Opinion
2015-UP-035
01-14-2015
Billy Lee Lisenby, Jr., pro se. Daniel John Crooks, III, and Shanika Kenyetta Johnson, of the South Carolina Department of Corrections, of Columbia, for Respondent.
UNPUBLISHED OPINION
Submitted November 1, 2014
Appeal From The Administrative Law Court Carolyn C. Matthews, Administrative Law Judge
Billy Lee Lisenby, Jr., pro se.
Daniel John Crooks, III, and Shanika Kenyetta Johnson, of the South Carolina Department of Corrections, of Columbia, for Respondent.
PER CURIAM.
Billy Lee Lisenby, Jr., an inmate incarcerated by the South Carolina Department of Corrections (SCDC), appeals the administrative law court's (ALC's) order affirming his disciplinary conviction for possession of a weapon. We affirm pursuant to Rule 220(b), SCACR, and the following authorities:
1. As to whether SCDC violated Lisenby's due process rights: Turner v. S.C. Dep't of Health & Envtl. Control, 377 S.C. 540, 544, 661 S.E.2d 118, 120 (Ct. App. 2008) ("[A] reviewing court may reverse or modify an agency decision based on errors of law . . . ."); Al-Shabazz v. State, 338 S.C. 354, 369-70, 527 S.E.2d 742, 750 (2000) ("The statutory right to sentence-related credits is a protected 'liberty' interest under the Fourteenth Amendment, entitling an inmate to minimal due process to ensure the state-created right was not arbitrarily abrogated."); id. at 371, 527 S.E.2d at 751 ("[T]he [United States] Supreme Court [has] held that due process in a prison disciplinary proceeding involving serious misconduct requires: (1) that advance written notice of the charge be given to the inmate at least twenty-four hours before the hearing; (2) that factfinders must prepare a written statement of the evidence relied on and reasons for the disciplinary action; (3) that the inmate should be allowed to call witnesses and present documentary evidence, provided there is no undue hazard to institutional safety or correctional goals; (4) that counsel substitute (a fellow inmate or a prison employee) should be allowed to help illiterate inmates or in complex cases an inmate cannot handle alone; and (5) that the persons hearing the matter, who may be prison officials or employees, must be impartial."); id. ("The Supreme Court also held that the inmate does not have a constitutional right to confront and cross-examine witnesses who testify against him, although prison officials have the discretion to grant that right in appropriate cases."); Skipper v. S.C. Dep't. of Corr., 370 S.C. 267, 278-79, 633 S.E.2d 910, 916 (Ct. App. 2006) (rejecting an inmate's alleged due process claim because it did not fall under one of the five Al-Shabazz requirements).

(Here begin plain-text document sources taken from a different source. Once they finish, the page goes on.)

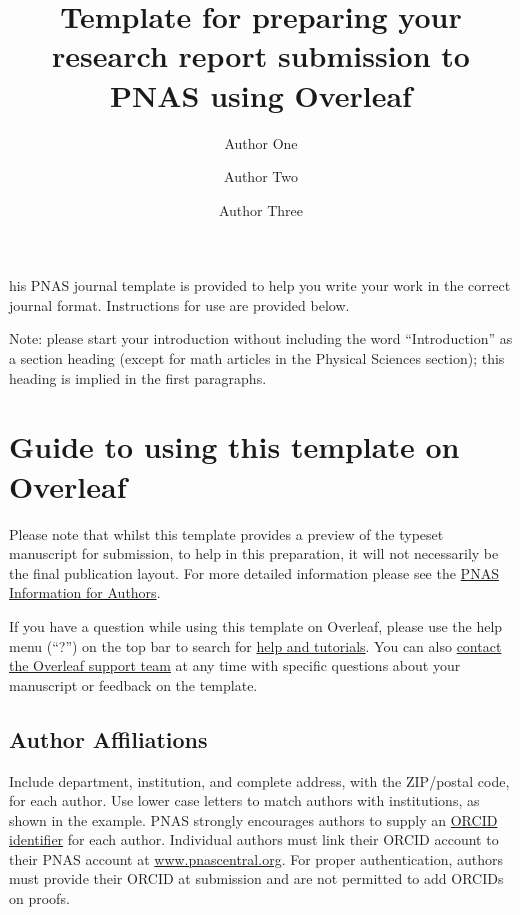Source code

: \documentclass[9pt,twocolumn,twoside,lineno]{pnas-new}
\title{Template for preparing your research report submission to PNAS using Overleaf}
\author[a,c,1]{Author One}
\author[b,1,2]{Author Two}
\author[a]{Author Three}
\affil[a]{Affiliation One}
\affil[b]{Affiliation Two}
\affil[c]{Affiliation Three}
\begin{document}
\maketitle
\thispagestyle{firststyle}

his PNAS journal template is provided to help you write your work in the correct journal format. Instructions for use are provided below.

Note: please start your introduction without including the word ``Introduction'' as a section heading (except for math articles in the Physical Sciences section); this heading is implied in the first paragraphs.

\section*{Guide to using this template on Overleaf}

Please note that whilst this template provides a preview of the typeset manuscript for submission, to help in this preparation, it will not necessarily be the final publication layout. For more detailed information please see the \href{https://www.pnas.org/page/authors/format}{PNAS Information for Authors}.

If you have a question while using this template on Overleaf, please use the help menu (``?'') on the top bar to search for \href{https://www.overleaf.com/help}{help and tutorials}. You can also \href{https://www.overleaf.com/contact}{contact the Overleaf support team} at any time with specific questions about your manuscript or feedback on the template.

\subsection*{Author Affiliations}

Include department, institution, and complete address, with the ZIP/postal code, for each author. Use lower case letters to match authors with institutions, as shown in the example. PNAS strongly encourages authors to supply an \href{https://orcid.org/}{ORCID identifier} for each author. Individual authors must link their ORCID account to their PNAS account at \href{http://www.pnascentral.org/}{www.pnascentral.org}. For proper authentication, authors must provide their ORCID at submission and are not permitted to add ORCIDs on proofs.
\end{document}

2. As to whether Lisenby's disciplinary conviction is supported by substantial evidence: Sanders v. S.C. Dep't of Corr., 379 S.C. 411, 417, 665 S.E.2d 231, 234 (Ct. App. 2008) ("In an appeal of the final decision of an administrative agency, the standard of appellate review is whether the AL[C]'s findings are supported by substantial evidence."); id. ("Although this court shall not substitute its judgment for that of the AL[C] as to findings of fact, we may reverse or modify decisions which are controlled by error of law or are clearly erroneous in view of the substantial evidence on the record as a whole."); id. ("In determining whether the AL[C]'s decision was supported by substantial evidence, this court need only find, considering the record as a whole, evidence from which reasonable minds could reach the same conclusion that the AL[C] reached.").
3. As to whether the search of Lisenby's cell violated his rights under the Fourth Amendment: Turner, 377 S.C. at 544, 661 S.E.2d at 120 ("[A] reviewing court may reverse or modify an agency decision based on errors of law . . . ."); Hudson v. Palmer, 468 U.S. 517, 526 (1984) (explaining that in the context of searches of prison cells, "society is not prepared to recognize as legitimate any subjective expectation of privacy that a prisoner might have in his prison cell and that, accordingly, the Fourth Amendment proscription against unreasonable searches does not apply within the confines of the prison cell"); id. ("The recognition of privacy rights for prisoners in their individual cells simply cannot be reconciled with the concept of incarceration and the needs and objectives of penal institutions."); id. at 527-28 ("A right of privacy in traditional Fourth Amendment terms is fundamentally incompatible with the close and continual surveillance of inmates and their cells required to ensure institutional security and internal order.").
We decide this case without oral argument pursuant to Rule 215, SCACR.
WILLIAMS, GEATHERS, and McDONALD, JJ., concur.